• _Instructions for the task_
Only the lines below between the ones containing "T-90, due: Jun 5 -> Jun 8" and "ID-130, due: Jan 1 -> Jan 2", inclusive, are to be reproduced, each exactly as it stands.

Change detection data

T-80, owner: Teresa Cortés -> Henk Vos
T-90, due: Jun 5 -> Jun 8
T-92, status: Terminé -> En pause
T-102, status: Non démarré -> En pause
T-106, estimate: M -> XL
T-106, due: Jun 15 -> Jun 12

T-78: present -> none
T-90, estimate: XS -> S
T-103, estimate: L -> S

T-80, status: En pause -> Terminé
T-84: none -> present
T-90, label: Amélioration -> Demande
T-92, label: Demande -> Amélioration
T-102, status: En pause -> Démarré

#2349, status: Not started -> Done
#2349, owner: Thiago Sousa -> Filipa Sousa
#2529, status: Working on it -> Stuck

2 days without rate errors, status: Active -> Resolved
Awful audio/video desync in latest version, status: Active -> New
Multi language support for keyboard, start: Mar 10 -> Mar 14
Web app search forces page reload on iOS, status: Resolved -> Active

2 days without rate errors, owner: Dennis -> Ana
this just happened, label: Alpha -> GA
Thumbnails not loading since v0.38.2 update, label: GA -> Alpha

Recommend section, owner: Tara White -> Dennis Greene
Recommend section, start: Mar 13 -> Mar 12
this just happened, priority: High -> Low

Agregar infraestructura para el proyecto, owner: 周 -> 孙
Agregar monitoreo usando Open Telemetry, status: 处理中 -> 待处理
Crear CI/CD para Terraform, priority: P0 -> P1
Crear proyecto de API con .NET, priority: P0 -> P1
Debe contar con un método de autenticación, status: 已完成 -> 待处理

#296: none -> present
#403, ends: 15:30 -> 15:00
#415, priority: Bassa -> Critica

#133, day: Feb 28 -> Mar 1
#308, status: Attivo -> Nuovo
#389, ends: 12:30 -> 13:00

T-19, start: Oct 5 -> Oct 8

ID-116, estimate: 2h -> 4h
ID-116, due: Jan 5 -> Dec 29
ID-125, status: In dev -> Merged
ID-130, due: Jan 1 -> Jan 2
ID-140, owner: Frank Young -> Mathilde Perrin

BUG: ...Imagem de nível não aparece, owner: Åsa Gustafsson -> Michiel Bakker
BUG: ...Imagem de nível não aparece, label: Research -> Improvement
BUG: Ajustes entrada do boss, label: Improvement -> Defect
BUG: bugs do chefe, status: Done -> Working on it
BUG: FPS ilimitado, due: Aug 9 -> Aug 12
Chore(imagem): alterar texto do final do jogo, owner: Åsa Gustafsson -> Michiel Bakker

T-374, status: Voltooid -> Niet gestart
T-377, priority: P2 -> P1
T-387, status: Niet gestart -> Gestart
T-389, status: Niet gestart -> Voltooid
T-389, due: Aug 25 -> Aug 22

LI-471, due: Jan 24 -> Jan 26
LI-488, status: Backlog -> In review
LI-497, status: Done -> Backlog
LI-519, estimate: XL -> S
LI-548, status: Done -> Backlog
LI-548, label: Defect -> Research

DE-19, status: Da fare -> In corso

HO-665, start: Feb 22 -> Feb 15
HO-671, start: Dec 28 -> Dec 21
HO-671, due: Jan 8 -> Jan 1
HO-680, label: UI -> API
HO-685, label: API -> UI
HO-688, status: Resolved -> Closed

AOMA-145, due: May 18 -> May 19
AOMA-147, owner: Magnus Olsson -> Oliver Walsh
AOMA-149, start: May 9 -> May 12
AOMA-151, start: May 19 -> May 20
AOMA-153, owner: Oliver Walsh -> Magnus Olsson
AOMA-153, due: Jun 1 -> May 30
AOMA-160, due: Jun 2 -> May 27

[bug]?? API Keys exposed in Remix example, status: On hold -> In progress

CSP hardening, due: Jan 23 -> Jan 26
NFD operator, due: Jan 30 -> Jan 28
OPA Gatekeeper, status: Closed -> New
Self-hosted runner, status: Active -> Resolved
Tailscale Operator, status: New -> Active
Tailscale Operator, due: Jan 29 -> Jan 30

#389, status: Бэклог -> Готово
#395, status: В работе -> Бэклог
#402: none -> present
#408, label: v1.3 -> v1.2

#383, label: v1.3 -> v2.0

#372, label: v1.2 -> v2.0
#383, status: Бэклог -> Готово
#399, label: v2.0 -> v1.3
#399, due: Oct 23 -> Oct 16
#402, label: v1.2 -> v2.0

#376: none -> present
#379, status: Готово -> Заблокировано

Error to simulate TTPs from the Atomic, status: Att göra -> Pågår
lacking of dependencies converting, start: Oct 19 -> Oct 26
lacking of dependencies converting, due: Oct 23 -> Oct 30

• _Expected output_
T-90, due: Jun 5 -> Jun 8
T-92, status: Terminé -> En pause
T-102, status: Non démarré -> En pause
T-106, estimate: M -> XL
T-106, due: Jun 15 -> Jun 12

T-78: present -> none
T-90, estimate: XS -> S
T-103, estimate: L -> S

T-80, status: En pause -> Terminé
T-84: none -> present
T-90, label: Amélioration -> Demande
T-92, label: Demande -> Amélioration
T-102, status: En pause -> Démarré

#2349, status: Not started -> Done
#2349, owner: Thiago Sousa -> Filipa Sousa
#2529, status: Working on it -> Stuck

2 days without rate errors, status: Active -> Resolved
Awful audio/video desync in latest version, status: Active -> New
Multi language support for keyboard, start: Mar 10 -> Mar 14
Web app search forces page reload on iOS, status: Resolved -> Active

2 days without rate errors, owner: Dennis -> Ana
this just happened, label: Alpha -> GA
Thumbnails not loading since v0.38.2 update, label: GA -> Alpha

Recommend section, owner: Tara White -> Dennis Greene
Recommend section, start: Mar 13 -> Mar 12
this just happened, priority: High -> Low

Agregar infraestructura para el proyecto, owner: 周 -> 孙
Agregar monitoreo usando Open Telemetry, status: 处理中 -> 待处理
Crear CI/CD para Terraform, priority: P0 -> P1
Crear proyecto de API con .NET, priority: P0 -> P1
Debe contar con un método de autenticación, status: 已完成 -> 待处理

#296: none -> present
#403, ends: 15:30 -> 15:00
#415, priority: Bassa -> Critica

#133, day: Feb 28 -> Mar 1
#308, status: Attivo -> Nuovo
#389, ends: 12:30 -> 13:00

T-19, start: Oct 5 -> Oct 8

ID-116, estimate: 2h -> 4h
ID-116, due: Jan 5 -> Dec 29
ID-125, status: In dev -> Merged
ID-130, due: Jan 1 -> Jan 2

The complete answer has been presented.